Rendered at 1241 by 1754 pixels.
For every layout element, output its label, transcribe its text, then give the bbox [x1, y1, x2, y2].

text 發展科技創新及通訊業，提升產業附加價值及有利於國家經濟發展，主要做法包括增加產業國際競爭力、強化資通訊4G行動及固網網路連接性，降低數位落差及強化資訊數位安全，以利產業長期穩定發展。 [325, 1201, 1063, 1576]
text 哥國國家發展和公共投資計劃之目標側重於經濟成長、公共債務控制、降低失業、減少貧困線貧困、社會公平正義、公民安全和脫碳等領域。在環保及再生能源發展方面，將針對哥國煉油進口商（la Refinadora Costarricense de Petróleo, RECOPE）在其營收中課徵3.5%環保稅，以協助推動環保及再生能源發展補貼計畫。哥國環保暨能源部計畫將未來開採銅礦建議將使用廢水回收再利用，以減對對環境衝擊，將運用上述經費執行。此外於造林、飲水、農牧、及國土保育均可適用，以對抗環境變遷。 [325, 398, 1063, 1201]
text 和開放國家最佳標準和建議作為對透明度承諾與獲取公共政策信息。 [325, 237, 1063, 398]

Problem statement:
Could you print the entire listing above again, character for character, with nothing changed?

Response to the exercise:
Rendered at 1241 by 1754 pixels.
For every layout element, output its label, transcribe its text, then give the bbox [x1, y1, x2, y2].

text 發展科技創新及通訊業，提升產業附加價值及有利於國家經濟發展，主要做法包括增加產業國際競爭力、強化資通訊4G行動及固網網路連接性，降低數位落差及強化資訊數位安全，以利產業長期穩定發展。 [325, 1201, 1063, 1576]
text 哥國國家發展和公共投資計劃之目標側重於經濟成長、公共債務控制、降低失業、減少貧困線貧困、社會公平正義、公民安全和脫碳等領域。在環保及再生能源發展方面，將針對哥國煉油進口商（la Refinadora Costarricense de Petróleo, RECOPE）在其營收中課徵3.5%環保稅，以協助推動環保及再生能源發展補貼計畫。哥國環保暨能源部計畫將未來開採銅礦建議將使用廢水回收再利用，以減對對環境衝擊，將運用上述經費執行。此外於造林、飲水、農牧、及國土保育均可適用，以對抗環境變遷。 [325, 398, 1063, 1201]
text 和開放國家最佳標準和建議作為對透明度承諾與獲取公共政策信息。 [325, 237, 1063, 398]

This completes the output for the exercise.